In practice, effective tax rates are calculated to determine how much tax a company is effectively paying. It is calculated by dividing a company’s tax burden by its taxable income. Calculate the average effective tax rate (using the total tax burden) for each state and order your results from greatest to least by the average rate.
NOTE: Companies may have multiple rows of data associated with the same year. Before performing your calculations, filter out unnecessary rows so that only the most complete row for each company remains. In other words, each company should only have one row of data before you calculate the average effective tax rate for each state.
Suggestions and Hints
- Use the “ABSOLUTE” function to identify the rows with the most complete tax information.
- Sort the data by company, then by the sum of the absolute values greatest to least.
- Use a unique tool to filter out excess information.
Effective Tax Rates by State
- CA = 34.34%
- OR = 29.76%
- WA = 22.74%
- AZ 19.41%
- UT 17.71%
Challenge 78 Alteryx.yxmd (12.2 KB)
Thank you for the challenge!
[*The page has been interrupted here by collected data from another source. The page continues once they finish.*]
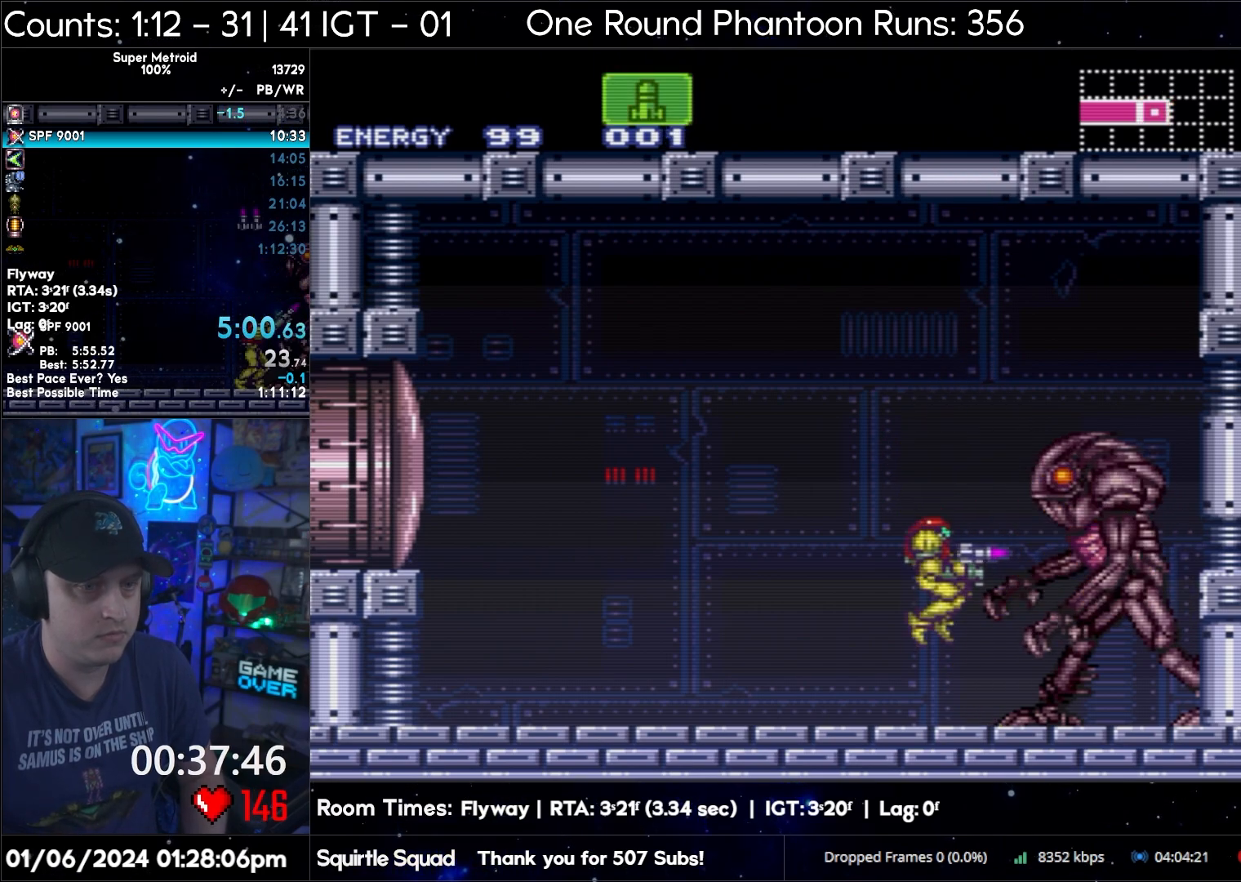
{"buttons": ["R1"], "events": [[67, "R1", "down"], [83, "Y", "up"], [150, "SELECT", "down"], [250, "SELECT", "up"], [333, "Y", "down"], [467, "Y", "up"]]}
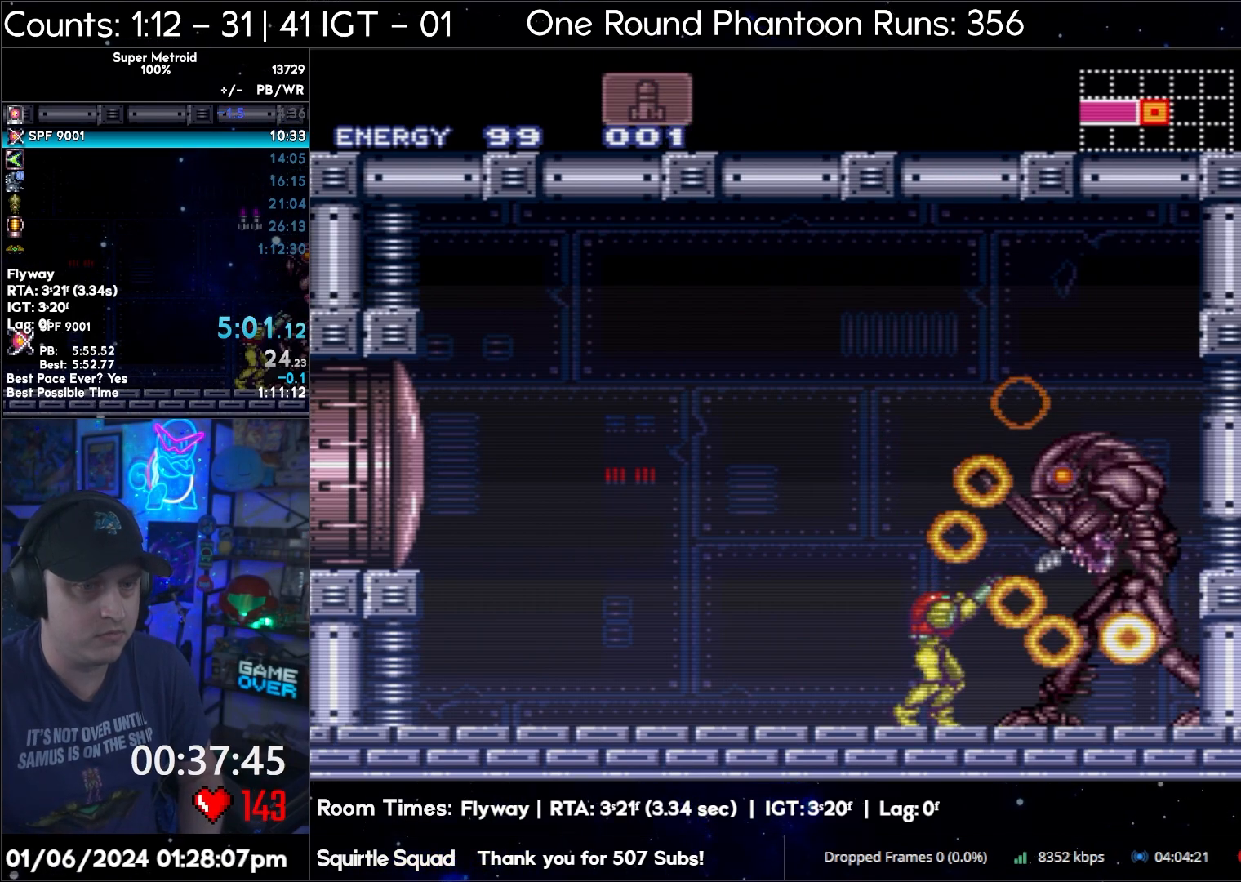
{"buttons": ["Y", "R1"], "events": [[167, "Y", "down"], [317, "Y", "up"], [483, "Y", "down"]]}
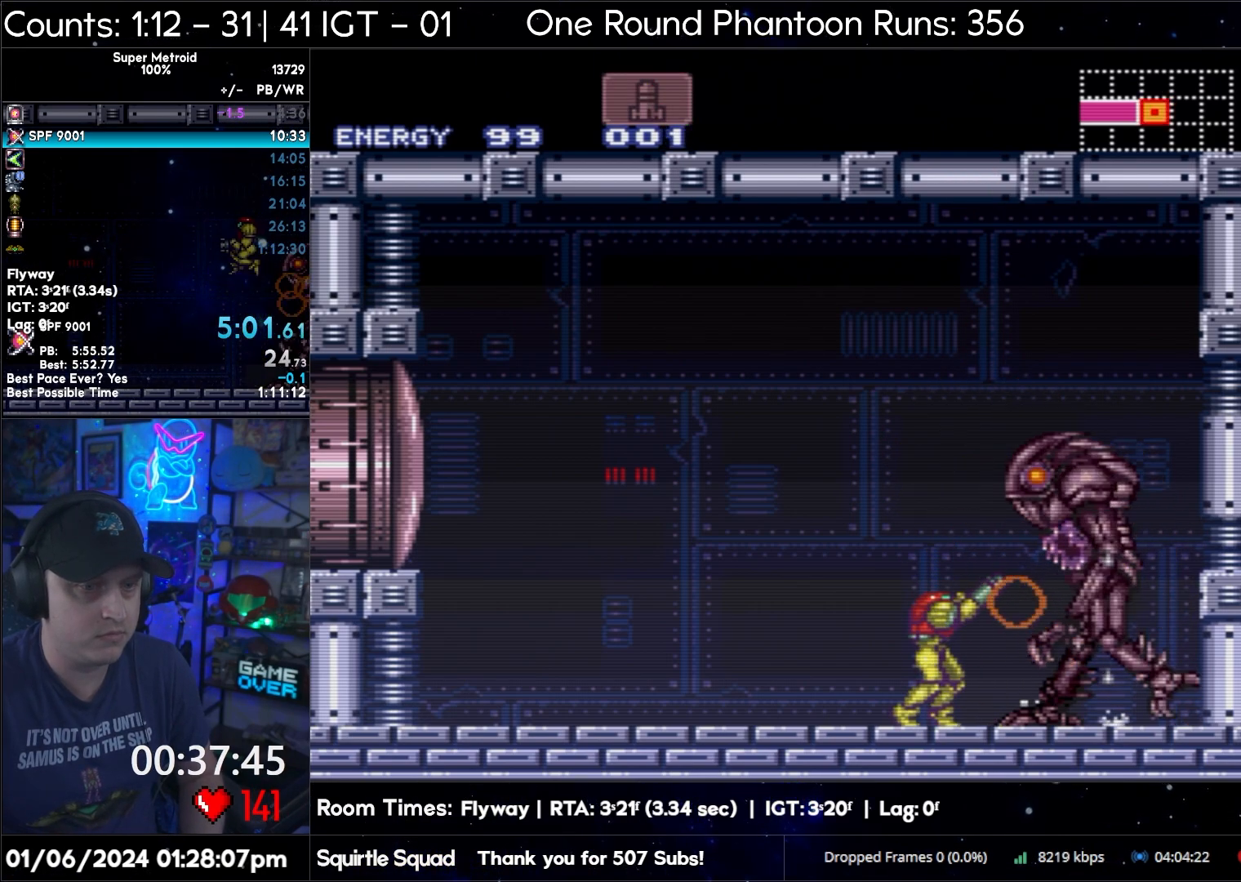
{"buttons": ["B", "Y", "R1"], "events": [[167, "Y", "up"], [233, "B", "down"], [367, "Y", "down"]]}
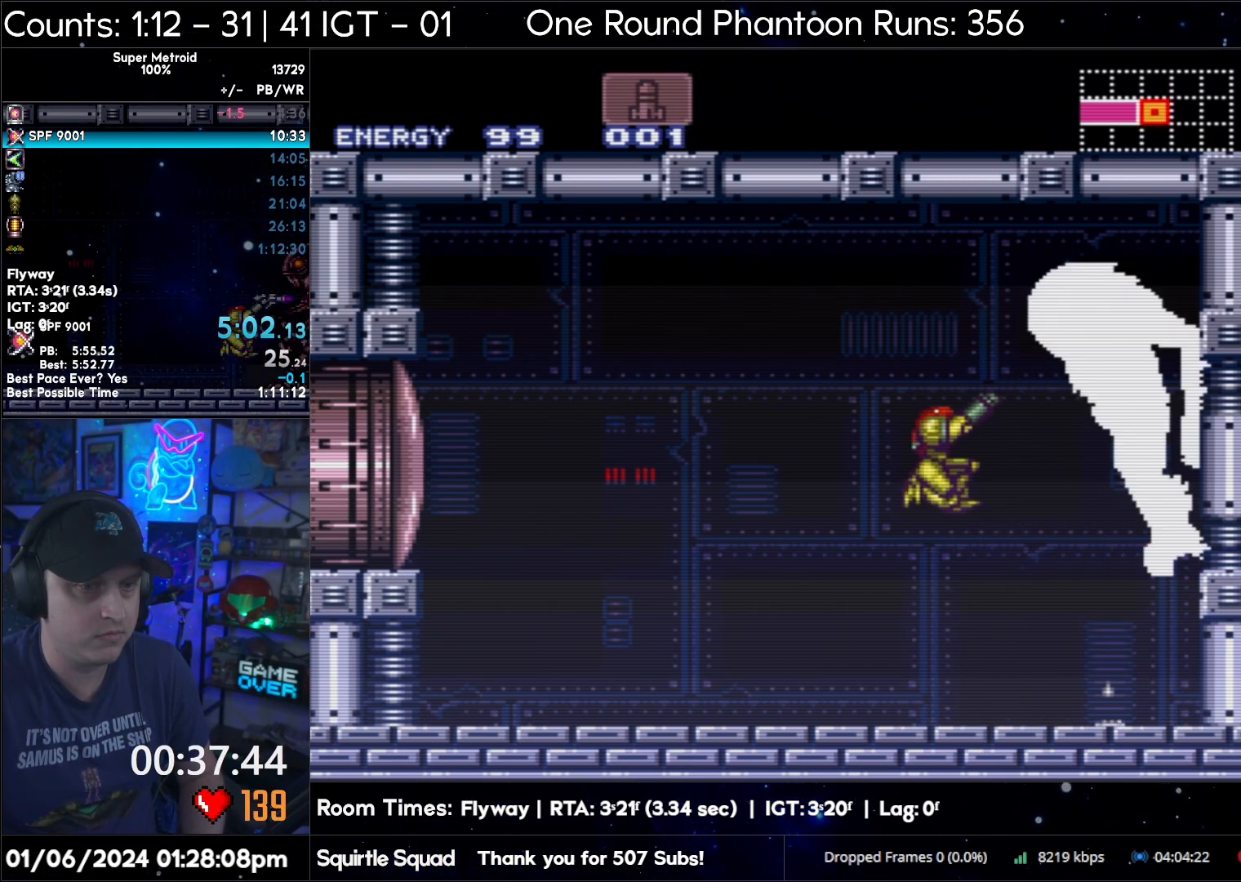
{"buttons": ["X", "R1"], "events": [[17, "B", "up"], [50, "Y", "up"], [200, "Y", "down"], [333, "Y", "up"], [417, "X", "down"]]}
It was cool to see how you could use the different companies fiscal year taxes!
Nice challenging one! I got the same results without including fiscal year in unique function.
I had a bit of trouble figuring out the data cleansing at the beginning, but the video was super helpful and I learned how to get rid of redundant data!
That was good practice, especially when learning what “most complete row” would mean and learning how to use the unique tool.
TechHub Nov1.yxmd (36.8 KB)
I never thought of using absolute values to get the most complete data, but that’s cool!
TaxAlteryxPractice.yxmd (12.1 KB)
This one was actually pretty hard for my beginner abilities, but I tried my best and I’m going to continue to work hard.
The video was very helpful! I’ve never used the absolute function before. Great way to learn something new.
It was challenging to find the most complete rows, but using the absolute value of the taxes was a cool way to do it. Other than that, fairly straight forward. Here’s what I did:
The beginning of this challenge taught me new ways to clean and organize data. It was fun to see and learn a new aspect of Alteryx. Here is a screenshot of my solution and the related file!
Here’s what I got. The unique tool is pretty nifty.
Fun challenge! Good practice!
Took me a little bit to figure out how to get only the most complete row for each company but ended up being good practice.
My answers were a little different because I maintained negatives, but the final order was still right.